Retype the lines of the material below word for word, omitting the pictures.

Extracted data entries:
-- BEGIN --
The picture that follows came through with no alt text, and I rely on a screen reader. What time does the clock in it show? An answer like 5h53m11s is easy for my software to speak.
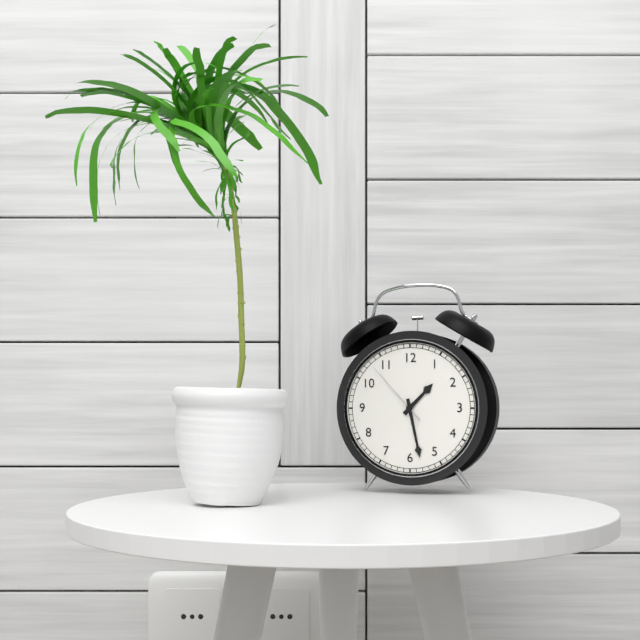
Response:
1h28m53s
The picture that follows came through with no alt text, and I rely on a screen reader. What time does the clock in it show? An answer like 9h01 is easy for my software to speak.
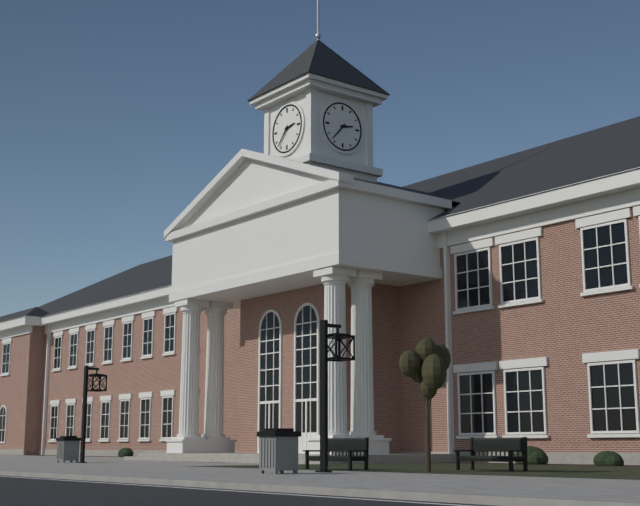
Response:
2h37
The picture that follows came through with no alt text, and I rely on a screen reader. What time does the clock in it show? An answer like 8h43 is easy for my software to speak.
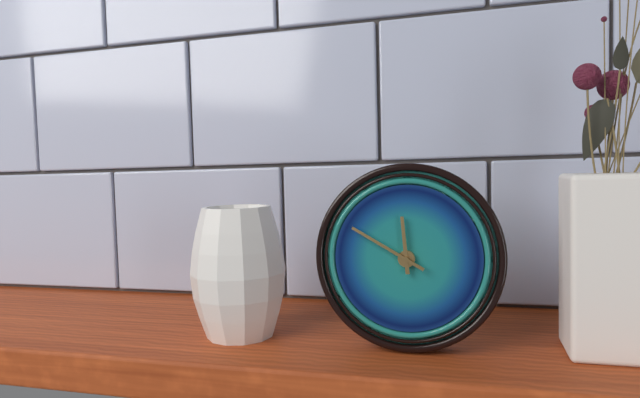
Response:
11h50
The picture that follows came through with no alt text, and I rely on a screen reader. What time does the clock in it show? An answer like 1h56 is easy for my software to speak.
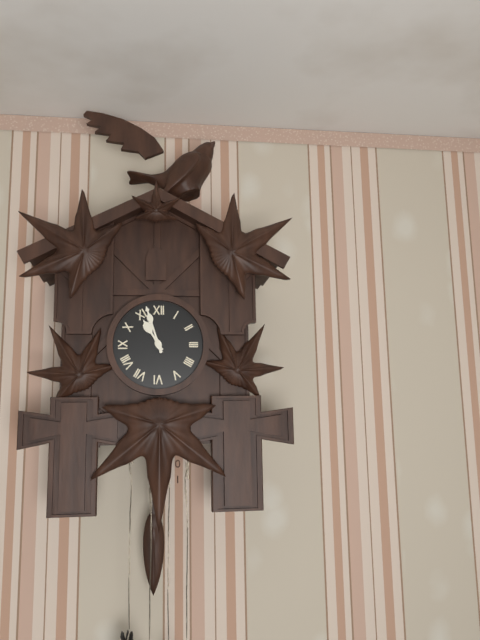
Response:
10h57
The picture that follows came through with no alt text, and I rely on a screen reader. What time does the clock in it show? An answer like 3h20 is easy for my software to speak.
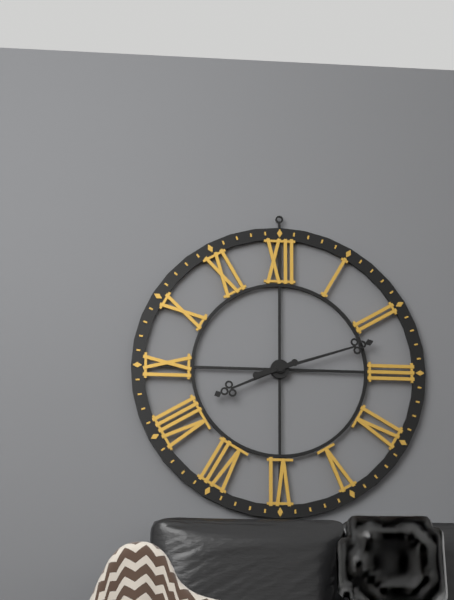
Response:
8h12
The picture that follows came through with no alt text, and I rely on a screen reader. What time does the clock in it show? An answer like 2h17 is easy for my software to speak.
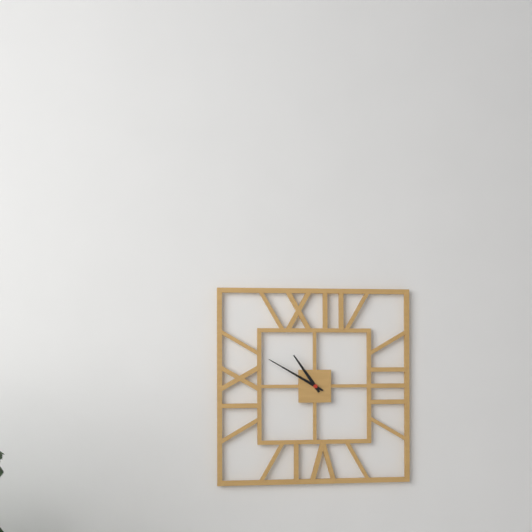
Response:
10h50
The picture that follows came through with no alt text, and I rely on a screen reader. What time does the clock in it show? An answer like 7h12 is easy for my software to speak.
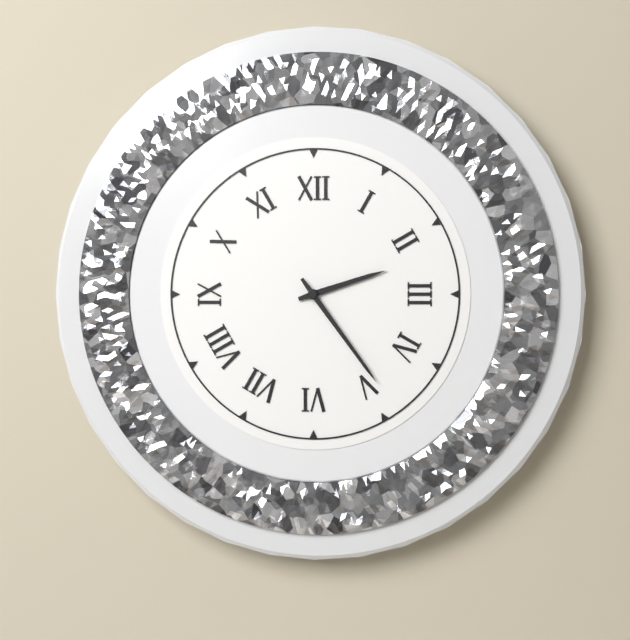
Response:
2h24
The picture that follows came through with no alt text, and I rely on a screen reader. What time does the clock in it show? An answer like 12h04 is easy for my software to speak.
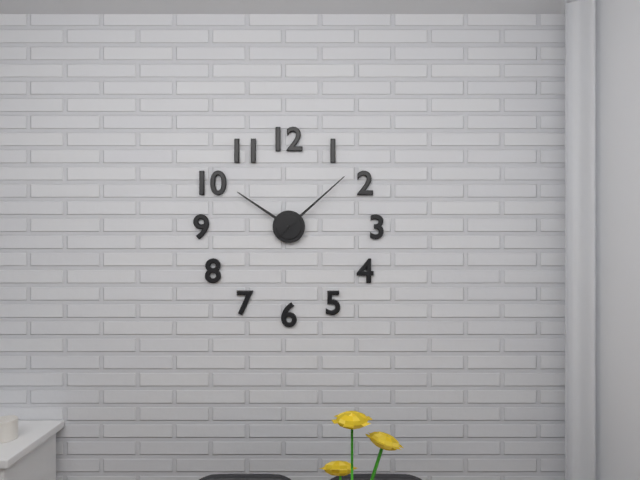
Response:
10h08
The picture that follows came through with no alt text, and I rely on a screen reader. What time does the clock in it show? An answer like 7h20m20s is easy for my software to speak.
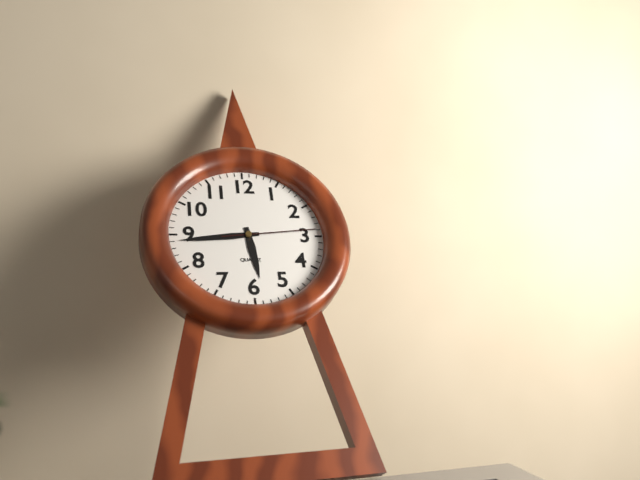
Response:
5h44m14s
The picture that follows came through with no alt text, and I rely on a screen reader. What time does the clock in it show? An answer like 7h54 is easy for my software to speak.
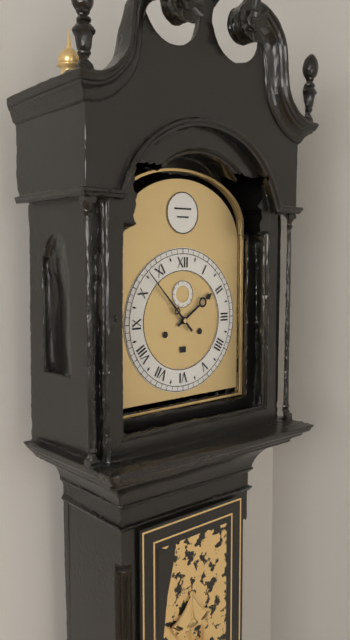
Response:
1h53
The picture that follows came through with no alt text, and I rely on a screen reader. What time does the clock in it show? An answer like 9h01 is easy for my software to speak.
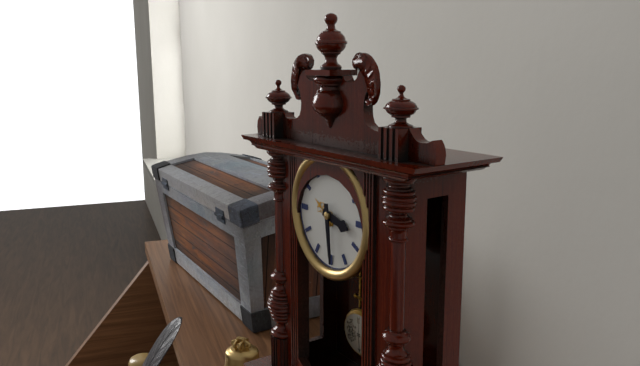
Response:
3h29
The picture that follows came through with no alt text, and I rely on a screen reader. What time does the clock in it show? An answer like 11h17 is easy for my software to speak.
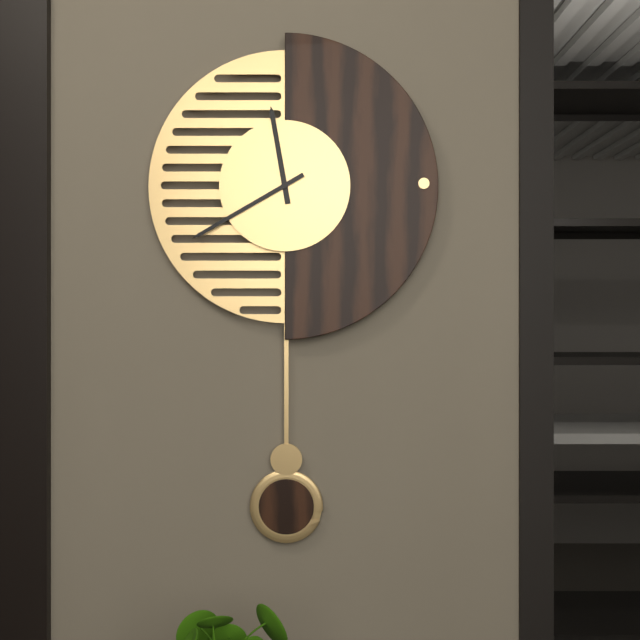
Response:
11h40
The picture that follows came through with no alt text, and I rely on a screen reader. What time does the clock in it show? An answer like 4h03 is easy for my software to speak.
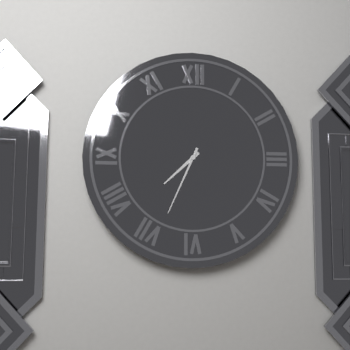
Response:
7h34
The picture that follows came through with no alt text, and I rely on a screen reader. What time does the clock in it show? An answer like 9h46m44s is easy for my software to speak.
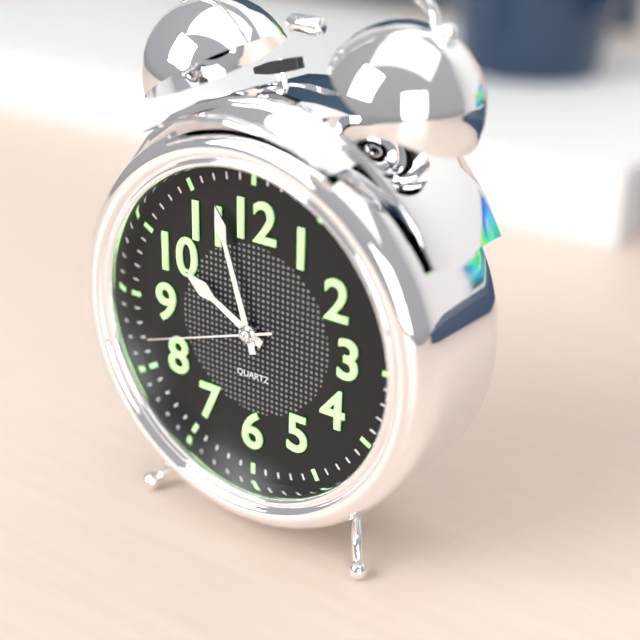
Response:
9h57m42s
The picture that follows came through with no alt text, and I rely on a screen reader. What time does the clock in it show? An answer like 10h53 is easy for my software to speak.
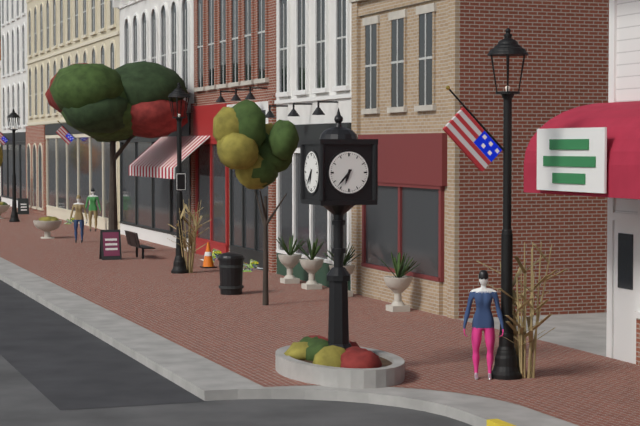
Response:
6h37
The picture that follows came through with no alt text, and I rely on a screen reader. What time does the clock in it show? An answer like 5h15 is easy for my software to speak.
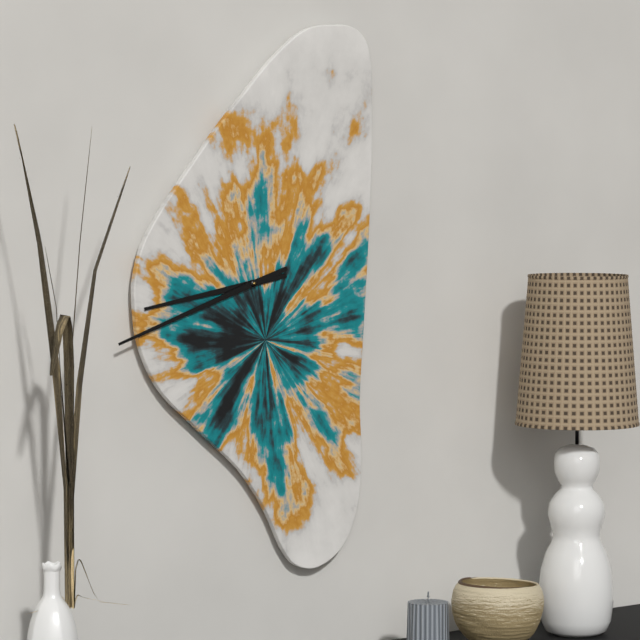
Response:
8h42
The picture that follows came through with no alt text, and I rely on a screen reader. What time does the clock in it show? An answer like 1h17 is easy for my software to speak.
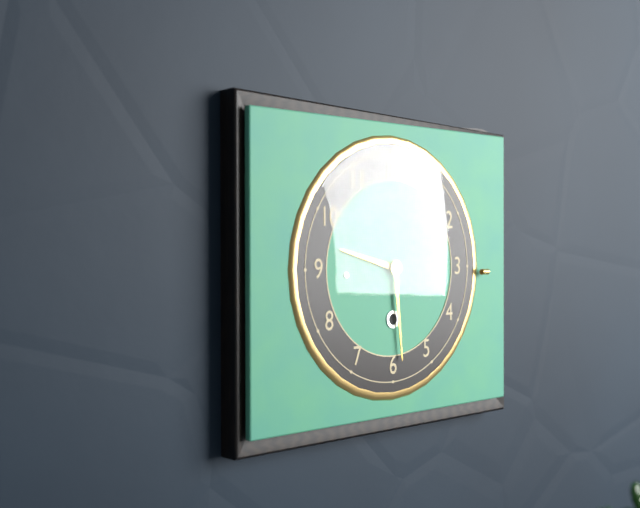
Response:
9h29
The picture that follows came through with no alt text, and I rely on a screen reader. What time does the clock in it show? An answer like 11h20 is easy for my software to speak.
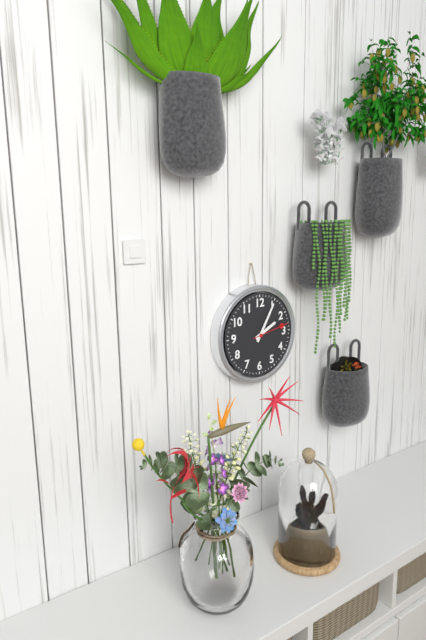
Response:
2h05
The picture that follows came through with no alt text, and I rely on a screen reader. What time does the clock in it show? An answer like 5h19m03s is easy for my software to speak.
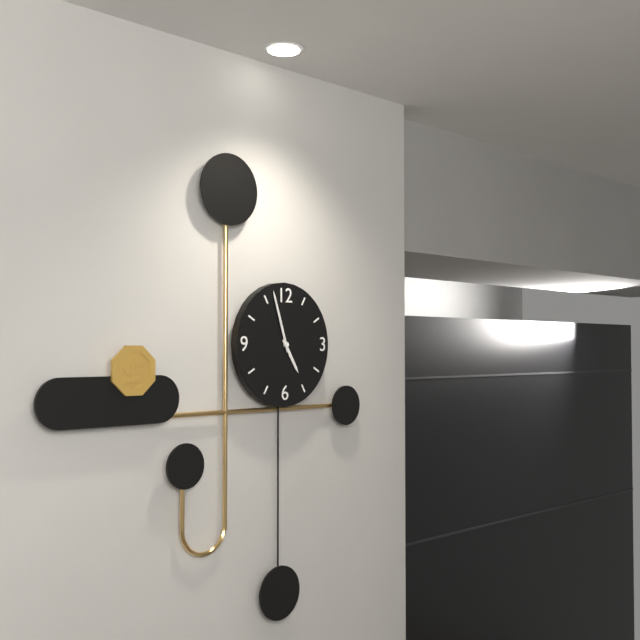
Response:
-- END --
Problem solution:
The picture that follows came through with no alt text, and I rely on a screen reader. What time does the clock in it show? An answer like 5h53m11s is easy for my software to speak.
Response:
1h28m53s
The picture that follows came through with no alt text, and I rely on a screen reader. What time does the clock in it show? An answer like 9h01 is easy for my software to speak.
Response:
2h37
The picture that follows came through with no alt text, and I rely on a screen reader. What time does the clock in it show? An answer like 8h43 is easy for my software to speak.
Response:
11h50
The picture that follows came through with no alt text, and I rely on a screen reader. What time does the clock in it show? An answer like 1h56 is easy for my software to speak.
Response:
10h57
The picture that follows came through with no alt text, and I rely on a screen reader. What time does the clock in it show? An answer like 3h20 is easy for my software to speak.
Response:
8h12
The picture that follows came through with no alt text, and I rely on a screen reader. What time does the clock in it show? An answer like 2h17 is easy for my software to speak.
Response:
10h50
The picture that follows came through with no alt text, and I rely on a screen reader. What time does the clock in it show? An answer like 7h12 is easy for my software to speak.
Response:
2h24
The picture that follows came through with no alt text, and I rely on a screen reader. What time does the clock in it show? An answer like 12h04 is easy for my software to speak.
Response:
10h08
The picture that follows came through with no alt text, and I rely on a screen reader. What time does the clock in it show? An answer like 7h20m20s is easy for my software to speak.
Response:
5h44m14s
The picture that follows came through with no alt text, and I rely on a screen reader. What time does the clock in it show? An answer like 7h54 is easy for my software to speak.
Response:
1h53
The picture that follows came through with no alt text, and I rely on a screen reader. What time does the clock in it show? An answer like 9h01 is easy for my software to speak.
Response:
3h29
The picture that follows came through with no alt text, and I rely on a screen reader. What time does the clock in it show? An answer like 11h17 is easy for my software to speak.
Response:
11h40
The picture that follows came through with no alt text, and I rely on a screen reader. What time does the clock in it show? An answer like 4h03 is easy for my software to speak.
Response:
7h34
The picture that follows came through with no alt text, and I rely on a screen reader. What time does the clock in it show? An answer like 9h46m44s is easy for my software to speak.
Response:
9h57m42s
The picture that follows came through with no alt text, and I rely on a screen reader. What time does the clock in it show? An answer like 10h53 is easy for my software to speak.
Response:
6h37
The picture that follows came through with no alt text, and I rely on a screen reader. What time does the clock in it show? An answer like 5h15 is easy for my software to speak.
Response:
8h42
The picture that follows came through with no alt text, and I rely on a screen reader. What time does the clock in it show? An answer like 1h17 is easy for my software to speak.
Response:
9h29
The picture that follows came through with no alt text, and I rely on a screen reader. What time does the clock in it show? An answer like 11h20 is easy for my software to speak.
Response:
2h05
The picture that follows came through with no alt text, and I rely on a screen reader. What time does the clock in it show? An answer like 5h19m03s is easy for my software to speak.
Response:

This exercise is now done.